Thin Junction Tree Filters for SLAM

This software package implements a filtering technique that maintains a tractable approximation of the belief state as a thin junction tree. The junction tree grows under filter updates and is periodically ``thinned'' via efficient maximum likelihood projections so inference remains tractable. When applied to the SLAM problem, these thin junction tree filters have a linear-space belief state and a linear-time filtering operation. Further approximation yields a filtering operation that is often constant-time.
Further information

Authors
Mark A. Paskin;

Get the Source Code!

Long Description
Simultaneous Localization and Mapping (SLAM) is a fundamental problem in mobile robotics: while a robot navigates in an unknown environment, it must incrementally build a map of its surroundings and, at the same time, localize itself within that map. One popular solution is to treat SLAM as an estimation problem and apply the Kalman filter; this approach is elegant, but it does not scale well: the size of the belief state and the time complexity of the filter update both grow quadratically in the number of landmarks in the map. This paper presents a filtering technique that maintains a tractable approximation of the belief state as a thin junction tree. The junction tree grows under filter updates and is periodically ``thinned'' via efficient maximum likelihood projections so inference remains tractable. When applied to the SLAM problem, these thin junction tree filters have a linear-space belief state and a linear-time filtering operation. Further approximation yields a filtering operation that is often constant-time. Experiments on a suite of SLAM problems validate the approach.

Example Images

TJTF in Action

Type of Map
feature maps

Hardware/Software Requirements
Java

Documentation
JavaDoc Documentation of the Code

Papers Describing the Approach
Mark A. Paskin: Thin Junction Tree Filters for Simultaneous Localization and Mapping, In the Proceedings of the International Joint Conference on Artificial Intelligence (IJCAI), 2003 (link)

: Thin Junction Tree Filters for Simultaneous Localization and Mapping, Technical Report, University of California, Berkeley, 2002 (link)

License Information
This software is distributed in the hope that it will be useful, but WITHOUT ANY WARRANTY; without even the implied warranty of MERCHANTABILITY or FITNESS FOR A PARTICULAR PURPOSE.
The authors allow the users of OpenSLAM.org to use and modify the source code for their own research. Any commercial application, redistribution, etc has to be arranged between users and authors individually and is not covered by OpenSLAM.org.

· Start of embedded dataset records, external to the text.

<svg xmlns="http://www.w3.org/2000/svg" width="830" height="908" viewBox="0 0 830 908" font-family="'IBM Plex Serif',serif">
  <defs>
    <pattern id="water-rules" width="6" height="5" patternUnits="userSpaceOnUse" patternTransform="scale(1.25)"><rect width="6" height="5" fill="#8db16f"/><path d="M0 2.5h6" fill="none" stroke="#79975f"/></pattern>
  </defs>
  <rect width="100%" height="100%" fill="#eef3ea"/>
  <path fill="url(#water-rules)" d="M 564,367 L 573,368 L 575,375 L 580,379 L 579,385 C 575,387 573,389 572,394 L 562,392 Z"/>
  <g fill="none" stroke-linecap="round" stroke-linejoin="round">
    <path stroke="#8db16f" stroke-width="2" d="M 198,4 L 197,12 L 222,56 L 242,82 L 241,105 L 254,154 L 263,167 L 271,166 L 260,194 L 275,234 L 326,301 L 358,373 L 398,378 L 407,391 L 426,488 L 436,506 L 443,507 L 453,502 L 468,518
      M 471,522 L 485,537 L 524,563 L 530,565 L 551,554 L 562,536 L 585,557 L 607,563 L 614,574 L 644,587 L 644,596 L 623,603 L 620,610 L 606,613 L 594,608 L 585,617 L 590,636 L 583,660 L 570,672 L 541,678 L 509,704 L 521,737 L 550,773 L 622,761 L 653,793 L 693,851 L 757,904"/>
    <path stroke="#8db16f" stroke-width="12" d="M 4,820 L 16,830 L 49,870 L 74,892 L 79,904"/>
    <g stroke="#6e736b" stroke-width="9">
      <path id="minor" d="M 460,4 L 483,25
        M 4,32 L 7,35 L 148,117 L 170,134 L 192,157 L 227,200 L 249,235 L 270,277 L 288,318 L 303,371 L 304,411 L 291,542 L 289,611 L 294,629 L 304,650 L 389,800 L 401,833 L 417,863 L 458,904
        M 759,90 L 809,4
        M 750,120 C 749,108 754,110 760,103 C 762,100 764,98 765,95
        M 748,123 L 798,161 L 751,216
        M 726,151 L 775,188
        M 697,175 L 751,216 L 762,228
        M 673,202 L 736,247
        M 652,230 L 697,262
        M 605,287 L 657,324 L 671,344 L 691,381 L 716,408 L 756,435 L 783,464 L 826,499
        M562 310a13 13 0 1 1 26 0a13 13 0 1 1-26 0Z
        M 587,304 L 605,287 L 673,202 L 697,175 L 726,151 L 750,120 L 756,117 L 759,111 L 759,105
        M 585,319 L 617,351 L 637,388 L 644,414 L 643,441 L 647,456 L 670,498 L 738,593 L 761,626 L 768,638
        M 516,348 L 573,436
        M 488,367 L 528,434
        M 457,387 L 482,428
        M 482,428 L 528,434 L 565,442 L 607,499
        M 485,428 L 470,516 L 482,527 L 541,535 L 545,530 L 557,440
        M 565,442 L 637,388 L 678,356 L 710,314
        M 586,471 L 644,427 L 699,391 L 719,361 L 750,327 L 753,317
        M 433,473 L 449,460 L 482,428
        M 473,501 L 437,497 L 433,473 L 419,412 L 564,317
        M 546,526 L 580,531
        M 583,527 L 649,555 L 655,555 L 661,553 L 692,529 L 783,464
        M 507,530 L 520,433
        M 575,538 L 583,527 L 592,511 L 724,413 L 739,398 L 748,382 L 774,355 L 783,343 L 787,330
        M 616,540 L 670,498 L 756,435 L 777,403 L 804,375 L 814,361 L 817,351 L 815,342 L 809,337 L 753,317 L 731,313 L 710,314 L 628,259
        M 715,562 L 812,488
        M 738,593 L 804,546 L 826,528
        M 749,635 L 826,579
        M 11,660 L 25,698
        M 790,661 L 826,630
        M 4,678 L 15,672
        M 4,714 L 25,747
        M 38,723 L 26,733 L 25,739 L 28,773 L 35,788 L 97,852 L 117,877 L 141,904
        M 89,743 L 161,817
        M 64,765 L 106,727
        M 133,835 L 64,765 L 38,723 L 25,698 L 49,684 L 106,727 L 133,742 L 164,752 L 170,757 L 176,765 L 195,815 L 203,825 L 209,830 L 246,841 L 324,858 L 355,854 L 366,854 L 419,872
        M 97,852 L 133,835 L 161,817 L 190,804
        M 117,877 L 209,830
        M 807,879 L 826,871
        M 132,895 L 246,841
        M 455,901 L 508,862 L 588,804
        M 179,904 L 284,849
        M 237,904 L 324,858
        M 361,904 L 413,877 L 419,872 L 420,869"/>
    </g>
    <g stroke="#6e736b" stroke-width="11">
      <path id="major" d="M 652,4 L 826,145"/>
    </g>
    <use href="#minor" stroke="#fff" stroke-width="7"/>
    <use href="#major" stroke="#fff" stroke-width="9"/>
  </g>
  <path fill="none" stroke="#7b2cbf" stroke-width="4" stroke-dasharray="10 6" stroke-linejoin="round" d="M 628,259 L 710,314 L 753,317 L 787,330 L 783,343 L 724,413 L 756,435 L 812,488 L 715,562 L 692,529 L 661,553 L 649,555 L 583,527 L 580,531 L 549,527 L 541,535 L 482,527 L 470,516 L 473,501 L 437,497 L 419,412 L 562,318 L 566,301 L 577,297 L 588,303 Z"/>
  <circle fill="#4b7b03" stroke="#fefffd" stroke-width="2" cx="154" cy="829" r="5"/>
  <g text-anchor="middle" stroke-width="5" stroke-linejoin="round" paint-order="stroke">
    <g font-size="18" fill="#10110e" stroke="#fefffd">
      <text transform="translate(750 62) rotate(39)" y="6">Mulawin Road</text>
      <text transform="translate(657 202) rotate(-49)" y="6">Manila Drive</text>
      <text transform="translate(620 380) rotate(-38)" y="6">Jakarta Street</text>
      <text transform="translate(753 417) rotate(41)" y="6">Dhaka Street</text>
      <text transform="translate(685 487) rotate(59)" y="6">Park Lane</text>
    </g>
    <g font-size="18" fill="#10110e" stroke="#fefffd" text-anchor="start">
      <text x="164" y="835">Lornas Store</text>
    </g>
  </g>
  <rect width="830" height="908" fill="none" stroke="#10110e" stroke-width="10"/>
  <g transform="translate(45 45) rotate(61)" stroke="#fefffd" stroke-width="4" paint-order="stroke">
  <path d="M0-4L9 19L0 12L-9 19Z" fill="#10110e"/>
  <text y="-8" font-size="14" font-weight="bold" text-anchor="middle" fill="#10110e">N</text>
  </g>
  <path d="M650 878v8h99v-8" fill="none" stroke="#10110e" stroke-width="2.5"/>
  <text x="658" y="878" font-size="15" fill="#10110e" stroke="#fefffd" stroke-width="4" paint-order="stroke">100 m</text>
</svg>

Mark A. Paskin is distributing the code he used to run his experiments (under the GNU public license), but be warned: this code is research-ware, pure and simple.

Further Information
While I was writing it, I made every attempt to document the code and to design it in a modular and extensible fashion. However, I have not had time to make the code fully presentable; for example, there is no manual. Thus, this code will probably be useful only to people that are willing to spend a decent amount of effort. I do think that the design of the library is easily understood from the documentation, and I think it could be very helpful to others that would like to code up SLAM algorithms. I spent a lot of time on object design.

The code comes in two parts:

1. A Java library. This library contains an implementation of the thin junction tree filter (specialized for SLAM), as well as the Kalman and Information filters. To see what's included, you can browse the documentation.

2. A Matlab interface to the Java library. This interface includes code to create SLAM simulations, run filters, and to visualize and analyze the results. To get a brief idea of what's included, you can check out the README.txt file.

I found this mixture of Java and Matlab to be very nice for prototyping, because you get the speed of Java, and the scripting and visualization of Matlab. To learn more about this, see the Matlab documentation.

This code is not supported, although I am happy to answer questions via e-mail. Furthermore, I do not plan to extend this code; I am currently working on a new implementation of the algorithms in Common Lisp, which has an object model that is far more flexible than that of Java.

Acknowledgements. This code uses (and includes) the JAMA Java matrix package. Some of the routines that count floating-point operations were adapted from routines in T. Minka's Lightspeed Matlab library. The Matlab library includes Niclas Borlin's implementation of the Hungarian algorithm, which is used for data association.